Senate bill would require domestic flyers to provide COVID-19 vaccination proof

Sen. Dianne Feinstein introduced the legislation

A new Senate bill would require domestic flyers to provide proof of vaccination against the coronavirus.

California Democratic Sen. Dianne Feinstein on Wednesday introduced the U.S. Air Travel Public Safety Act, which would require all passengers on domestic airline flights to either be fully vaccinated, have recently tested negative for COVID-19 or have fully recovered from the disease.

The bill would require the U.S. Secretary of Health and Human Services Xavier Becerra and the Federal Aviation Administration (FAA) to develop national vaccination standards and procedures related to COVID-19 and domestic air travel.


In addition, the U.S. Centers for Disease Control and Prevention (CDC) Advisory Committee on Immunization Practices would be required to make recommendations for COVID-19 vaccine use in health care settings and among health care personnel in different settings. 

The legislation, Feinstein's office said, builds upon a current CDC order – issued in January –  requiring proof of a negative COVID-19 test or documentation of having recovered from it for all air passengers arriving in the U.S. from a foreign country.

The office noted that the Biden administration said in September that it would ease its virus restrictions for foreign flights to America, allowing foreigners to fly into the U.S. this fall with vaccination proof and a negative COVID-19 test within three days of their flight.

The changes are slated to take effect in November and White House COVID-19 coordinator Jeff Zients said that the CDC would require airlines to collect contact information from international travelers to facilitate tracing.

Feinstein cited the holiday season travel COVID-19 spread in 2020 as one of the main reasons for the bill. 

"We know that air travel during the 2020 holiday season contributed to last winter’s devastating COVID-19 surge. We simply cannot allow that to happen again," the senator said in a statement

"Ensuring that air travelers protect themselves and their destination communities from this disease is critical to prevent the next surge, particularly if we confront new, more virulent variants of COVID-19," she added. "This bill complements similar travel requirements already in place for all air passengers – including Americans – who fly to the United States from foreign countries. This includes flights from foreign countries with lower COVID-19 rates than many U.S. states."

"It only makes sense that we also ensure the millions of airline passengers that crisscross our country aren’t contributing to further transmission, especially as young children remain ineligible to be vaccinated," Feinstein said.


The bill is supported by the Infectious Diseases Society of America and the American Public Health Association.

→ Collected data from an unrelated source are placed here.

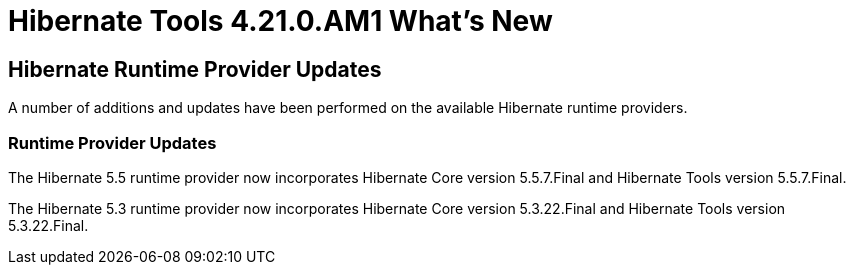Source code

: = Hibernate Tools 4.21.0.AM1 What's New
:page-layout: whatsnew
:page-component_id: hibernate
:page-component_version: 4.21.0.AM1
:page-product_id: jbt_core
:page-product_version: 4.21.0.AM1

ifndef::finalnn[]
== Hibernate Runtime Provider Updates

A number of additions and updates have been performed on the available Hibernate runtime  providers.

=== Runtime Provider Updates

The Hibernate 5.5 runtime provider now incorporates Hibernate Core version 5.5.7.Final and Hibernate Tools version 5.5.7.Final.

The Hibernate 5.3 runtime provider now incorporates Hibernate Core version 5.3.22.Final and Hibernate Tools version 5.3.22.Final.
endif::finalnn[]
endif::finalnn[]



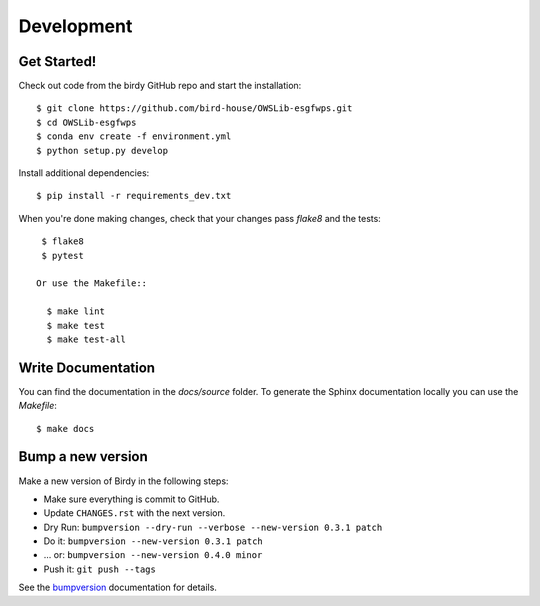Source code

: .. highlight:: shell

***********
Development
***********

Get Started!
============

Check out code from the birdy GitHub repo and start the installation::

   $ git clone https://github.com/bird-house/OWSLib-esgfwps.git
   $ cd OWSLib-esgfwps
   $ conda env create -f environment.yml
   $ python setup.py develop

Install additional dependencies::

  $ pip install -r requirements_dev.txt

When you're done making changes, check that your changes pass `flake8` and the tests::

    $ flake8
    $ pytest

   Or use the Makefile::

     $ make lint
     $ make test
     $ make test-all

Write Documentation
===================

You can find the documentation in the `docs/source` folder. To generate the Sphinx
documentation locally you can use the `Makefile`::

  $ make docs

Bump a new version
===================

Make a new version of Birdy in the following steps:

* Make sure everything is commit to GitHub.
* Update ``CHANGES.rst`` with the next version.
* Dry Run: ``bumpversion --dry-run --verbose --new-version 0.3.1 patch``
* Do it: ``bumpversion --new-version 0.3.1 patch``
* ... or: ``bumpversion --new-version 0.4.0 minor``
* Push it: ``git push --tags``

See the bumpversion_ documentation for details.

.. _bumpversion: https://pypi.org/project/bumpversion/
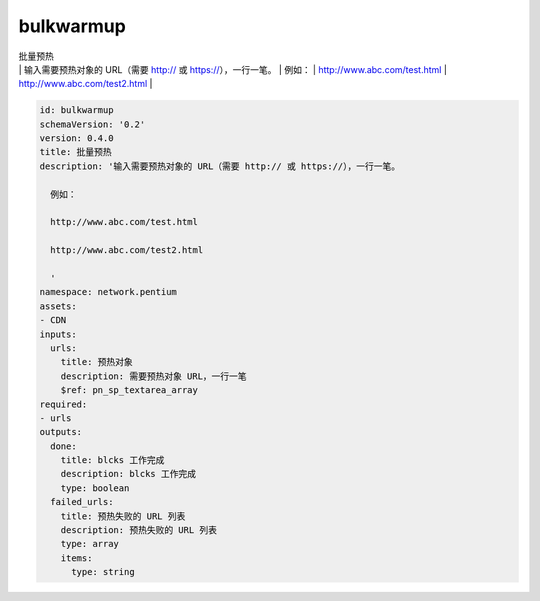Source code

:bulkwarmup
**********************************
| 批量预热
| | 输入需要预热对象的 URL（需要 http:// 或 https://），一行一笔。
       | 例如：
       | http://www.abc.com/test.html
       | http://www.abc.com/test2.html
       | 

.. code-block:: yaml

    id: bulkwarmup
    schemaVersion: '0.2'
    version: 0.4.0
    title: 批量预热
    description: '输入需要预热对象的 URL（需要 http:// 或 https://），一行一笔。
    
      例如：
    
      http://www.abc.com/test.html
    
      http://www.abc.com/test2.html
    
      '
    namespace: network.pentium
    assets:
    - CDN
    inputs:
      urls:
        title: 预热对象
        description: 需要预热对象 URL，一行一笔
        $ref: pn_sp_textarea_array
    required:
    - urls
    outputs:
      done:
        title: blcks 工作完成
        description: blcks 工作完成
        type: boolean
      failed_urls:
        title: 预热失败的 URL 列表
        description: 预热失败的 URL 列表
        type: array
        items:
          type: string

"Vaccination is a critical strategy to end the COVID-19 pandemic, and vaccination requirements in multiple settings are an important mechanism to boost vaccination rates, prevent infections and hospitalizations and save lives," Barbara Alexander, president of the Infectious Diseases Society of America and professor of medicine and pathology at the Duke University School of Medicine, commented in the release.

Feinstein's release cites research from the CDC, the American Academy of Pediatrics, the Proceedings of the National Academy of Sciences, Mayo Clinic Proceedings and the Kaiser Family Foundation.

However, the U.S. Travel Association, reacting to comments from National Institute of Allergy and Infectious Diseases Director Dr. Anthony Fauci, argued in a Sept. 13 statement that research "overwhelmingly points to the safety of air travel as long as masks are worn," noting that the federal mask mandate for all forms of public transportation and U.S. airports was extended through January 2022. 

Citing research from the Harvard School of Public Health and the U.S. Department of Defense, U.S. Travel Association Executive Vice President of Public Affairs and Policy Tori Emerson Barnes said that the proper tools were already in place to enable safe air travel for Americans.

"U.S. Travel has long maintained that there should be no mandatory vaccination requirement for domestic travel. Such a policy would have an unfair, negative impact on families with young children who are not yet eligible to get the vaccine," said Barnes. 

"While U.S. Travel does not endorse a national vaccine mandate, we continue to believe that vaccines are the fastest path back to normalcy for all, and we strongly encourage all who are eligible to get a vaccine immediately to protect themselves, their families and their neighbors," she said.


While some airlines have required employees to be fully vaccinated, Australian airline Qantas is expected to become the first carrier to mandate vaccinations for passengers.

Alternatively, some U.S. airline leaders have called such a mandate "logically impractical," "incredibly cumbersome" and suggested it would "actually bottleneck the domestic travel system."